Fakes, frauds and scams are well-known to the fraud-fighting community. Yet how often do we consider the source of information or data we rely upon in our investigation or advocacy efforts?
As a child I remember my father somewhat cynically stating the adage: “Figures don’t lie, but liars make figures.” We often use data and reports to support our positions and advance our goals. As an attorney, I was taught to cite the law and information if you want to prevail. It remains good advice.
But fraud fighters especially owe a special duty to the public to be cautious about what reports and statistics we cite, and even define what constitutes insurance fraud.
A good case in point recently was discussed among insurance policymakers. The battle has raged for many years over whether insurers have the “right” to use aftermarket versus original (OEM) parts in making vehicle repairs.
Proponents argue that aftermarket parts are at least of equal quality, while critics say insurers use shoddy knockoffs to avoid paying for higher-priced OEM parts. The usually impartial Insurance Institute for Highway Safety recently was embroiled in a battle about the safety of aftermarket parts.
A Dallas law firm is handling a case involving injuries allegedly caused by using aftermarket parts. The firm ran crash tests supposedly showing increased risk of injuries to passengers in vehicles repaired with aftermarket parts. The findings ran counter to tests by others, and referenced by IIHS, which issued a news advisory questioning the validity of the law firm’s findings.
This is one example of how statistics can support far-differing positions on issues affecting insurance overall, and fraud specifically. Leaders such as the Coalition spoke to legislators, often citing studies and data, at the recent NCOIL spring meeting in Atlanta.
One debate showed how “reliable” data can support far-differing views. Of growing national importance are Pharmacy Benefit Managers (PBMs). The “Big 3” PBMs control 78 percent of the prescription drug market, with more than 180 million enrollees. One PBM just made national news by announcing Cigna’s plan to spend $54 billion to take over Express Scripts. Combined, they had revenue of about $142 billion as of last year.
Even before this mega-merger was announced, NCOIL speakers cited statistics, data and pricing analysis to favor and demonize PBMs and their impact on America’s health and prescription drug insurance markets. Statistics were cited to praise and ridicule. Certainly, both sides couldn’t have talked about the same data and “facts” … yet they did. The Coalition was asked if we view PBMs as “insurance fraud.” We’re monitoring the issue, though are carefully researching before taking a stance, if even at all. Why?
First, is the data itself. Today there’s plenty of data on almost any issue. As we consider what constitutes insurance fraud, we seek accurate and verifiable data. Our credibility rests on having good data on which to base a reliable and informed decision. Often that takes time, and willingness to weigh many viewpoints. Having important groups such as NCOIL, NAIC and NCSL as vital parts of the Coalition gives our members an “ear” and “voice” to address these fraud issues on the national stage.

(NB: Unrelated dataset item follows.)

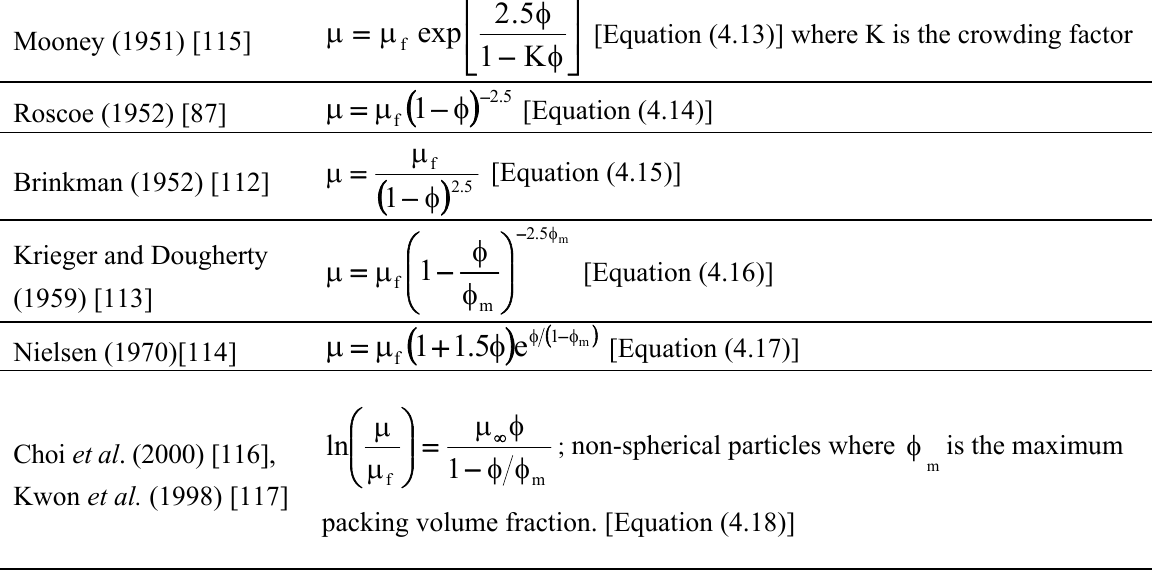
Table 2. Additional correlations for the viscosity as a function of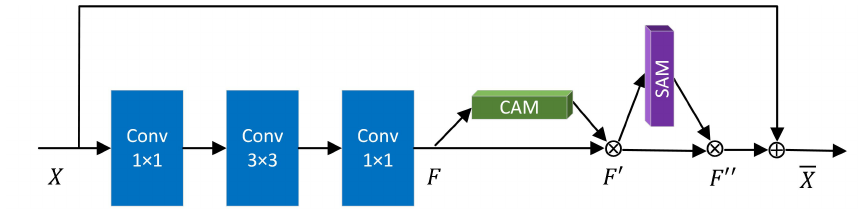
Figure 7. Improved residual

Second, there is a major difference between insurance fraud and abuse. Some practices are disdainful, yet legal, abuses of America’s insurance systems. With hundreds of billions at stake every year, fraud and abuse run rampant. The Coalition uses our 25-year history as a barometer to help decide what to target as fraud versus abuse.
To prove the point, the Coalition recently filed strongly worded comments voicing concern about the Administration’s proposal to authorize Association Health Plans potentially under sole federal control. The Coalition educated federal decisionmakers using our first-hand experience of seeing tens of thousands of consumers defrauded by fake health plans when AHPs ran amuck in 2002-2004. Citing this sorry history, we urged policymakers to allow all-important state oversight of AHPs in conjunction with federal involvement.

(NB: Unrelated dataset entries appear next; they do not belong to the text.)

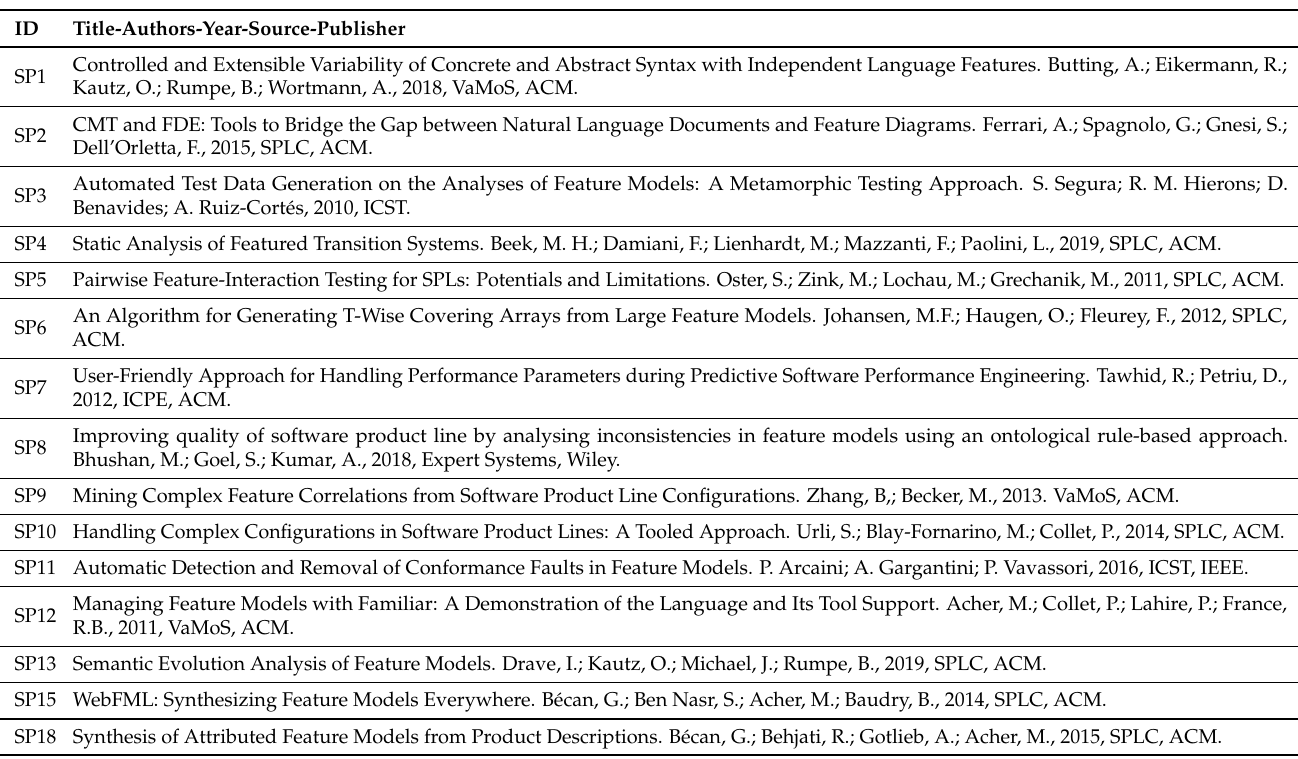
Table A3. List of selected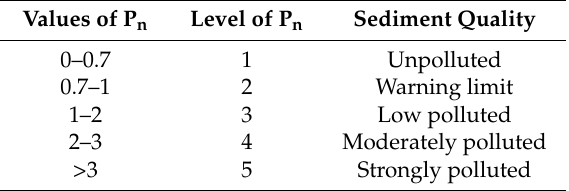
Table 1. Illustration Nemerow integrated pollution (P n ) levels related to sediment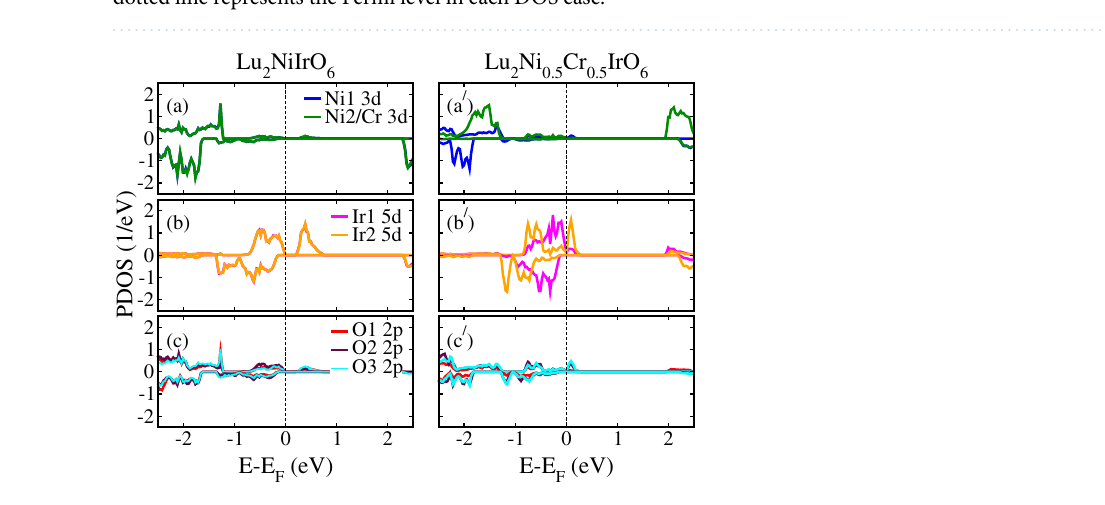
Figure 4. Calculated spin-polarized total density of states (TDOS) within a GGA + U method for ( a ) undoped Lu 2 NiIrO 6 , ( b ) Cr-doped Lu 2 NiIrO 6 ( Lu 2 Ni 0.5 Cr 0.5 IrO 6 ), ( c ) Mn-doped Lu 2 NiIrO 6 ( Lu 2 Ni 0.5 Mn 0.5 IrO 6 ), and ( d ) Fe-doped Lu 2 NiIrO 6 ( Lu 2 Ni 0.5 Fe 0.5 IrO 6 ) double perovskite oxides in a FiM-I spin ordering. The verticle dotted line represents the Fermi level in each DOS case.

Whether the debate is over AHPs, PBMs, OEMs or another string of acronyms, data can support potentially all sides of a debate. We talk about the importance of SIUs deciding whether a claim is fraudulent only when the investigation is complete, with all the facts. We caution younger adjusters to be thorough to avoid allegations of bad faith.
It’s always wise to be certain that data we rely upon is tested and derived from reliable sources. Or does it represent only the views of a special interest group with an agenda? And, is the issue about insurance fraud, or abuse of our insurance system? America’s insurance consumers rely upon carefully weighed opinions and actions by the Coalition, our members and allies as we protect the public from insurance fraud. To that viewpoint, certainly, the Coalition is committed.